§ TEXT BLOCK:
The human chromatic aberration function and the derived chromatic defocus used to calculate the blur circle diameters in Fig. 3 is shown in Fig. 4 (after Marcos et al.22).

The modulation transfer functions in red, green, and blue were also determined. We used a RGB camera (DFK 33UX290, Imaging Source, Germany, 1920 × 1080 px resolution) with similar optical parameters as the human eye with 6.5 mm pupil (16 mm focal length, f/# 2.6) and 16 mm lens (M1614-MP2, Computar, Japan) to obtain spatial frequency spectra for control, “blue in focus” and “red in focus” movies. Pictures of the three conditions were taken from the screen showing the movies at 2 m distance. RGB channels were separated, and Fourier analysis performed with publicly available software (ImageJ, National Institutes of Health [NIH], Subsequently, one-dimensional plots were created by rotational averaging of the two-dimensional spatial frequency spectra, using custom-developed software written in Visual C++. Averaged pixel values were normalized to the maximum of 1 and the minimum of 0 for each RGB channel in every experimental condition, as shown in Fig. 5.

Figure 5
figure 5

Spatial frequency spectra determined by Fourier analysis of the control, “blue in focus” and “red in focus” filtering condition.

§ SOURCE MATERIAL:
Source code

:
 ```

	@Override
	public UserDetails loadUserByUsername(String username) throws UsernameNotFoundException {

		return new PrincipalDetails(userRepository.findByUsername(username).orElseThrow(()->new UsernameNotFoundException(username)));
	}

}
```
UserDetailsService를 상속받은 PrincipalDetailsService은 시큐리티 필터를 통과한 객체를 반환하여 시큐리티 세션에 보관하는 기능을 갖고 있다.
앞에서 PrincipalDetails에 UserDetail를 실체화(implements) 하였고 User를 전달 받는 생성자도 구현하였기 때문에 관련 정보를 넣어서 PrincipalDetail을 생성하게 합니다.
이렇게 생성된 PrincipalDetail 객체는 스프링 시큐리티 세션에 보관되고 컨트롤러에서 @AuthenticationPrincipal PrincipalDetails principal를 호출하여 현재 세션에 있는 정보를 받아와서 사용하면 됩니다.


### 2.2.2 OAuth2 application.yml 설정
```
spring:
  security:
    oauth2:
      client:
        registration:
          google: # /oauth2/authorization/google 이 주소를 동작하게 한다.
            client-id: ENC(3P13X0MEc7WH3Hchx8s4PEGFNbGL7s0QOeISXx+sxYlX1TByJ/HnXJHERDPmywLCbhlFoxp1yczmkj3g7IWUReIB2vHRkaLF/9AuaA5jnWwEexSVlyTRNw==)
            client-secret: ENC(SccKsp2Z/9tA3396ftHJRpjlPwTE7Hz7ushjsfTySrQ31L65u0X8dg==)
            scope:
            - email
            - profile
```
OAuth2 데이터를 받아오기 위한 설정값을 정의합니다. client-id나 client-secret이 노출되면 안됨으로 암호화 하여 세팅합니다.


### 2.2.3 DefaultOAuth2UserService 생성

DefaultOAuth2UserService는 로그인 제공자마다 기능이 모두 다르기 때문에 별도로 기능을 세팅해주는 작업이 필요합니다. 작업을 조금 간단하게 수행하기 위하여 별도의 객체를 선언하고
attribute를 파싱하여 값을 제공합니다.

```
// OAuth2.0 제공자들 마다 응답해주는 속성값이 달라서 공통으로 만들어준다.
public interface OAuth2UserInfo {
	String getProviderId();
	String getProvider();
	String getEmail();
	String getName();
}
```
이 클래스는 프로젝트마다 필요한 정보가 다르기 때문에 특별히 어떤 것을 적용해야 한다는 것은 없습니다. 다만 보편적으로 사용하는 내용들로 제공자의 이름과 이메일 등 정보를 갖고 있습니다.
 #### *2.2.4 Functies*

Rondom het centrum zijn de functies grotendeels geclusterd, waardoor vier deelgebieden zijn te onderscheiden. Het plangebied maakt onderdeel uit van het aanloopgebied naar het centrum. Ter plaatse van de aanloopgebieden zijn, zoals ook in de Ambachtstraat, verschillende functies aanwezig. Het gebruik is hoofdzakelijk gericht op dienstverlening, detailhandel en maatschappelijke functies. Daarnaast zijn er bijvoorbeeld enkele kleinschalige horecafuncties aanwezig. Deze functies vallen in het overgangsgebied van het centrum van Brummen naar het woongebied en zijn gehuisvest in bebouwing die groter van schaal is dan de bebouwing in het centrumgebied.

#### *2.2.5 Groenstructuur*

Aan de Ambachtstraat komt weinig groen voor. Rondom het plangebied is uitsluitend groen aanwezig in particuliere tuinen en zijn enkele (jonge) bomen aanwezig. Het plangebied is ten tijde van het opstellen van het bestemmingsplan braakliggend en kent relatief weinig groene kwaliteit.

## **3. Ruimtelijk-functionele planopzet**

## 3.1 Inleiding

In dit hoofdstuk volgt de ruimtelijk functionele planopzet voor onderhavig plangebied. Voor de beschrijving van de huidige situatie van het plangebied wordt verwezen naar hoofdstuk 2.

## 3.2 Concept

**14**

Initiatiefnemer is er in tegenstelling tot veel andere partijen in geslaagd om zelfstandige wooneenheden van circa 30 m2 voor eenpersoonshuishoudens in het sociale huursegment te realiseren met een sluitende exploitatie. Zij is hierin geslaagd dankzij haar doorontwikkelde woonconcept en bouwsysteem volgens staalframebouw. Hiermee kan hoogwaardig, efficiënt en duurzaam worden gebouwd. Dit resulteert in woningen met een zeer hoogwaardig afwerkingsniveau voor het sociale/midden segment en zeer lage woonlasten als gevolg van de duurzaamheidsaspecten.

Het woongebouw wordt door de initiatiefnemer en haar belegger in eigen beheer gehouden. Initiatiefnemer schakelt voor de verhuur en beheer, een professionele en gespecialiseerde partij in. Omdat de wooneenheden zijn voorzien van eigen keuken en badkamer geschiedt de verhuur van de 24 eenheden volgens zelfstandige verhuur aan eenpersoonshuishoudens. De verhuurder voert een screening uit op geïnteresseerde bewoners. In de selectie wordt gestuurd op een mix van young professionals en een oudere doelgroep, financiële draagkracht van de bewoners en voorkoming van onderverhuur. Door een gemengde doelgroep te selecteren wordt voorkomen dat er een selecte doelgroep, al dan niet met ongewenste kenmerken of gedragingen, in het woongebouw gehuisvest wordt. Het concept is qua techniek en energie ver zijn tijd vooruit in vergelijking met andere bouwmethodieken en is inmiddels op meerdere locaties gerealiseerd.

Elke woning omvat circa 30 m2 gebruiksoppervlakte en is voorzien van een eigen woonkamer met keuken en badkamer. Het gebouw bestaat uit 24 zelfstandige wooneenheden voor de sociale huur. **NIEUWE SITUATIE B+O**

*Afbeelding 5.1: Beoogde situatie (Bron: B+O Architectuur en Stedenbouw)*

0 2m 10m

§ EXERCISE: Give the part of the text again, starting with the words "The human chromatic" and ending after "Marcos et al.22).", and substitute "blur spot diameters" for "blur circle diameters".

§ SOLVED PROBLEM:
The human chromatic aberration function and the derived chromatic defocus used to calculate the blur spot diameters in Fig. 3 is shown in Fig. 4 (after Marcos et al.22).